Cuando llegó a su compartimiento sin más aventuras, se sentó y se puso a pensar en las confidencias que le habían hecho: Se preguntó quién podía ser la mujer del abrigo de visón y cómo terminaría su historia.
«Si he evitado que esta mujer cometa una tontería, estoy satisfecha —pensó—. Pero, ¿quién sabe?. Es una de esas mujeres empecinadas y egoístas, y quizá le haga bien comportarse de otra manera aunque no sea más que por una vez. De todas maneras, supongo que nunca más la volveré a ver. Desde luego, ella no querrá volverme a ver.»
Deseó que no volvieran a compartir mesa. Pensó, no sin humor, que podría ser violento para ambas.
Cansada y algo deprimida se recostó en con un cojín debajo de la cabeza. Estaban ya en París y el lento recorrido por el cinturón con sus interminables paradas y cambios de vía resultaba agotador. Cuando llegaron a la
Gare de Lyon
, se alegró de poder bajar y pasear por el andén. El aire fresco la reanimó después del calor sofocante del tren.. Observó con una sonrisa que su amiga del abrigo de piel había resuelto la posibilidad de encontrarse frente a frente durante la cena mandando a su doncella a comprar una cesta de provisiones.

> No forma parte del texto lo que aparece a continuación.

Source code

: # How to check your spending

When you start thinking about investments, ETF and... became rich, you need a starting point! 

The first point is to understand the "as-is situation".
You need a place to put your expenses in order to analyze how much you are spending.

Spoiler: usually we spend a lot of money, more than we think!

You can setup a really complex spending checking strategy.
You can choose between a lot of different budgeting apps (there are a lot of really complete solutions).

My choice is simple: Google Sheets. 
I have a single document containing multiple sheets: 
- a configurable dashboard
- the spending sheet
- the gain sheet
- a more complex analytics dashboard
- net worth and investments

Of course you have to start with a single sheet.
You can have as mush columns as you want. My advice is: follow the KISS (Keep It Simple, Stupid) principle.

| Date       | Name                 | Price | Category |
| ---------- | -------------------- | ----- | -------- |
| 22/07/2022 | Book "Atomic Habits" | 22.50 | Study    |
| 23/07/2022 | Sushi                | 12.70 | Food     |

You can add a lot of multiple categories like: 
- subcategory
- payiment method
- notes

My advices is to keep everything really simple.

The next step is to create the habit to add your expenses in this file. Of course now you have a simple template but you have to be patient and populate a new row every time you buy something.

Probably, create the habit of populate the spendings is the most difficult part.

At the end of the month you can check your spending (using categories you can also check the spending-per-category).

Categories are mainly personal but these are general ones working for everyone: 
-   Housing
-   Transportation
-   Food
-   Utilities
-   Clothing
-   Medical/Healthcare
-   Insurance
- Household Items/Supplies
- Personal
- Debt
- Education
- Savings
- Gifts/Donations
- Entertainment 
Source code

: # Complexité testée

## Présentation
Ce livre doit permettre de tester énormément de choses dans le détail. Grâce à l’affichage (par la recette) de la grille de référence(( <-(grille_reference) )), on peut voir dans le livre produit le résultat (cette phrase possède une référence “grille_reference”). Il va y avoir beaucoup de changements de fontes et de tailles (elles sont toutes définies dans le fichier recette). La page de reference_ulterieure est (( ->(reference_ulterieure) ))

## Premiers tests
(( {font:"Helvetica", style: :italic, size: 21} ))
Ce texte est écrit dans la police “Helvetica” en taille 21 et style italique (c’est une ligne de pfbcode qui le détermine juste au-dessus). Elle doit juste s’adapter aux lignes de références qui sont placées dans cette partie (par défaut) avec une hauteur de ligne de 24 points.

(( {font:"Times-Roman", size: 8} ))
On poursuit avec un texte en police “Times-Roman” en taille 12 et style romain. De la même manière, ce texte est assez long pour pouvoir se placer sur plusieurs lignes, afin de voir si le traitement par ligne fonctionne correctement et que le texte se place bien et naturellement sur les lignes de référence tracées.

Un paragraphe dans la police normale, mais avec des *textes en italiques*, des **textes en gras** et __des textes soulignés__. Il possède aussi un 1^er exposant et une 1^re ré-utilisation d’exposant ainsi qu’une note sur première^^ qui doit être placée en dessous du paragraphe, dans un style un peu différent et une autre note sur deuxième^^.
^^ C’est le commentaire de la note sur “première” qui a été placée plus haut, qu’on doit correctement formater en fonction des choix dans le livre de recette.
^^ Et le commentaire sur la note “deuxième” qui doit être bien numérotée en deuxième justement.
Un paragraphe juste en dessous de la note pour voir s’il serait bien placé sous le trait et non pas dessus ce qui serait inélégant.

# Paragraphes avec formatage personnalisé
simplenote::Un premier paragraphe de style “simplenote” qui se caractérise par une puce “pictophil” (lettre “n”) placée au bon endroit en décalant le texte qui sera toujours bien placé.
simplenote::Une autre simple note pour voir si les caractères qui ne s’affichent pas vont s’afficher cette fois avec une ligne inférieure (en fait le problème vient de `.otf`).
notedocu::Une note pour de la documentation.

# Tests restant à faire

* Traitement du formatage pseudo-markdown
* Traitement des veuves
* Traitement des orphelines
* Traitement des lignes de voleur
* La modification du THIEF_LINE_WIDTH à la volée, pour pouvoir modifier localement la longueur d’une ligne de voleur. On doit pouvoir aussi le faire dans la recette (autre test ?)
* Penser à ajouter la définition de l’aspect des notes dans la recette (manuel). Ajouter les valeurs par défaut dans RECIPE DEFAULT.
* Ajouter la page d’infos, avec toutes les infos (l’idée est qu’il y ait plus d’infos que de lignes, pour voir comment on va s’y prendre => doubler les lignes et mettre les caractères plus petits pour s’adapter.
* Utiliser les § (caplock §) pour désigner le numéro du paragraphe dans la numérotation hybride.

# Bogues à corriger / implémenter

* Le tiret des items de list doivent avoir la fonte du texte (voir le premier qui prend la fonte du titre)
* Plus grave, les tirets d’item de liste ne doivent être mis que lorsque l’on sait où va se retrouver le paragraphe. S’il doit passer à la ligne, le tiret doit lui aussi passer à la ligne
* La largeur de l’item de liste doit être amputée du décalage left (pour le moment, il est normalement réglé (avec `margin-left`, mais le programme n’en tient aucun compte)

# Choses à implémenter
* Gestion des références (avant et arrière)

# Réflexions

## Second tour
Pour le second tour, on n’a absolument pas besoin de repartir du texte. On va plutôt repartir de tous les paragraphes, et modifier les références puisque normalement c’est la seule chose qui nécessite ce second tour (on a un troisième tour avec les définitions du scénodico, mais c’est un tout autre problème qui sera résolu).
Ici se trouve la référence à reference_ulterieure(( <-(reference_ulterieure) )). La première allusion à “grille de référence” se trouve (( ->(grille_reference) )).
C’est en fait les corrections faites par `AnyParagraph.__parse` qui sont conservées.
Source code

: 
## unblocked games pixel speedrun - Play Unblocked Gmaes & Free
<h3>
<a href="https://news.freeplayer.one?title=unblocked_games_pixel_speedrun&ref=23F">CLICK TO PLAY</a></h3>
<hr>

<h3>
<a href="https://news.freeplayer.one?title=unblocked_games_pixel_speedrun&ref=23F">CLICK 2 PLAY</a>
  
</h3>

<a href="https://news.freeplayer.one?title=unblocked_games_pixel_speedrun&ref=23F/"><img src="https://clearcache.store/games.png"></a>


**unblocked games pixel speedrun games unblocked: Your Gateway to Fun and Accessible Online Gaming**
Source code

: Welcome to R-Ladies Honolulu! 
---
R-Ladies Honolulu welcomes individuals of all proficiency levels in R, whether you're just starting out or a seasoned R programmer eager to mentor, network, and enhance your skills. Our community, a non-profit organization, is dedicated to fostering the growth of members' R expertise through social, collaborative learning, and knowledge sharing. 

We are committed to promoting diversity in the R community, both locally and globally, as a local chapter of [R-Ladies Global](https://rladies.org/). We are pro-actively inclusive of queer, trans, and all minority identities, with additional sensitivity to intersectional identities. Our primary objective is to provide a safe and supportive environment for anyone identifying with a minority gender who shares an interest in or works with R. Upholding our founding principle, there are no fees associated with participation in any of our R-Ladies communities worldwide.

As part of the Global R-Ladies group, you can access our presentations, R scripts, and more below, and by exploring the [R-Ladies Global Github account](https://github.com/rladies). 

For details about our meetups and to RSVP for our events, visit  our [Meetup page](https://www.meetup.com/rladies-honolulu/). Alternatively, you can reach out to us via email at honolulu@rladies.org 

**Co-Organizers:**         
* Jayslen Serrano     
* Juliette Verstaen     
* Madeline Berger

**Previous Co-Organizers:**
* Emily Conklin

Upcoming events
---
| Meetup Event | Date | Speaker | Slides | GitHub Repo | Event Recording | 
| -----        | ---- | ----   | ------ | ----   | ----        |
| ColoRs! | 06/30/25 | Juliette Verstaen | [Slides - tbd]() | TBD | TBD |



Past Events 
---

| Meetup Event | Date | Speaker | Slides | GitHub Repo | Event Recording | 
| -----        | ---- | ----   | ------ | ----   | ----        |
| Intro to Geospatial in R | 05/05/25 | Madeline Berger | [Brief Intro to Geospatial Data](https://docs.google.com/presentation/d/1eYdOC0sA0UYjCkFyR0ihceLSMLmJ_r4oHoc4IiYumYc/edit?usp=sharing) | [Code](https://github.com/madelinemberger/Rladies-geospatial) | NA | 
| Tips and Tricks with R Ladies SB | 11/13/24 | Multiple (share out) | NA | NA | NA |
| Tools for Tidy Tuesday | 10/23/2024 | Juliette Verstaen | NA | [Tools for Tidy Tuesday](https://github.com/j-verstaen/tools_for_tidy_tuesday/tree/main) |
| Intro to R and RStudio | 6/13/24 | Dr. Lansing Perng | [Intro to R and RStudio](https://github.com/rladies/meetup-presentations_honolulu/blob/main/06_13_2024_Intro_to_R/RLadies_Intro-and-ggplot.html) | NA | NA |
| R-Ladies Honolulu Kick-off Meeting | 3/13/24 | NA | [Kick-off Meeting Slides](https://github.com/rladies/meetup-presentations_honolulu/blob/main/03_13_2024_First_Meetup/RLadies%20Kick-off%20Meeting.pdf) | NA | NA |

Al reanudar la marcha, anunciaron la cena con un violento repicar de campanas, y Katherine, se dirigió al vagón restaurante mucho más tranquila. Su compañero de mesa era completamente distinto: un hombre menudo de aspecto extranjero, con el bigote tieso a fuerza de gomina y la cabeza en forma de huevo ligeramente inclinada a un lado. Katherine había llevado consigo un libro. Vio que el hombre miraba el libro con una expresión divertida.
—Veo, madame, que lee usted un
román policier
. ¿Le gustan a usted esas cosas?.
—Me distraen —admitió Katherine.
El hombrecillo asintió con aire comprensivo.
—He oído decir que se venden mucho. ¿Por qué será?. Se lo pregunto como un estudioso de la naturaleza humana. ¿Por qué será?.
Katherine se divertía cada vez más.
—Tal vez porque el lector tiene la ilusión de vivir una vida más emocionante —contestó.
Él asintió con gravedad.
—Sí, eso debe ser.
—Ya sabe que las cosas que describen esos libros no ocurren nunca en la realidad. —Katherine iba a continuar, pero fue interrumpida bruscamente.
—¡Algunas veces, mademoiselle!. ¡Algunas veces!. A este servidor le han ocurrido cosas así.
Ella le dirigió una mirada rápida e interesada.
—Quién sabe si algún día no se encontrará usted mezclada en uno de esos dramas. Todo es cuestión de suerte.